Cohen, I. R. "Autoantibody Repertoires, Natural Biomarkers, and System Controllers." Trends Immunol 34, no. 12 (2013): 620-625.
Maturana, H and J. Mpodozis. "The Origin of Species by Means of Natural Drift." Revista Chilena de Historia Natural 73:261-310 (2000) 73,  (2000): 261-310.
Mouthon, L., S. Lacroix-Desmazes, A. Nóbrega, C. Barreau, A. Coutinho and M. D. Kazatchkine. "The Self-Reactive Antibody Repertoire of Normal Human Serum Igm Is Acquired Early in Childhood and Remains Conserved Throughout Life." Scand J Immunol 44,  (1996): 243-251.
Mpodozis, J.M. "A Equação Fundamental Da Biologia." In Vaz , N.M., Mpodozis, J.M., Botelho, J.F. And Ramos, G.C. "Onde Está O Organismo? - Derivas E Outras Histórias Na Biologia E Na Imunologia., edited by Editora-UFSC, 25-44. Florianópolis SC Brasil: Editora UFSC, 2011.

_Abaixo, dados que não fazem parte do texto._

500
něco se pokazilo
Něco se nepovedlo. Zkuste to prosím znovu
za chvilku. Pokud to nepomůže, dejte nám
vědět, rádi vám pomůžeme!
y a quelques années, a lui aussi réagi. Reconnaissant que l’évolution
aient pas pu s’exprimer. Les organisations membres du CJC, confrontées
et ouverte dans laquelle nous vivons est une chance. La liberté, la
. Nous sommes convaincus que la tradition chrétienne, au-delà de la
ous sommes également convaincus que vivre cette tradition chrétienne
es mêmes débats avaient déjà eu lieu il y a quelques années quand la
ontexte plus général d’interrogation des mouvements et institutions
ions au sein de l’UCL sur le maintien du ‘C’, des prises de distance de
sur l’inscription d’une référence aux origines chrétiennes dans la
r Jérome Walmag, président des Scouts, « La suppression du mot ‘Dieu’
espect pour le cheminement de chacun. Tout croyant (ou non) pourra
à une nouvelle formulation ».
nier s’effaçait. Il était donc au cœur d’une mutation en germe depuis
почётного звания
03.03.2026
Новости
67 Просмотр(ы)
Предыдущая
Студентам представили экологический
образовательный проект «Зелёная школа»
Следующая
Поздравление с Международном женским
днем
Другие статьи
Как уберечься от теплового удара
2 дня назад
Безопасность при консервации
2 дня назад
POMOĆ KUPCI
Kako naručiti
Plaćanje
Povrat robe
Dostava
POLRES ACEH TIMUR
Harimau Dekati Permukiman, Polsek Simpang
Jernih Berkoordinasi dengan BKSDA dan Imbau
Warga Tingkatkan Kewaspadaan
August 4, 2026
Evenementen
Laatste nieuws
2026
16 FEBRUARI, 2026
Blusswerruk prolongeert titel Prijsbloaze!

Nobrega, A., B. Stransky, N. Nicolas and A. Coutinho. "Regeneration of Natural Antibody Repertoire after Massive Ablation of Lymphoid System: Robust Selection Mechanisms Preserve Antigen Binding Specificities." J Immunol 169, no. 6 (2002): 2971-8.
Smith, Terry L. "Biology as Allegory: A Review of Elliott Sober's the Nature of Selection'." Exp Anal Behav. 46, no. 1 (1986): 105-112.
Sober, Elliot. The Nature of Selection. Evolutionary Theory in Philosophical Focus. Cambridge, Mass: MIT Press, 1985.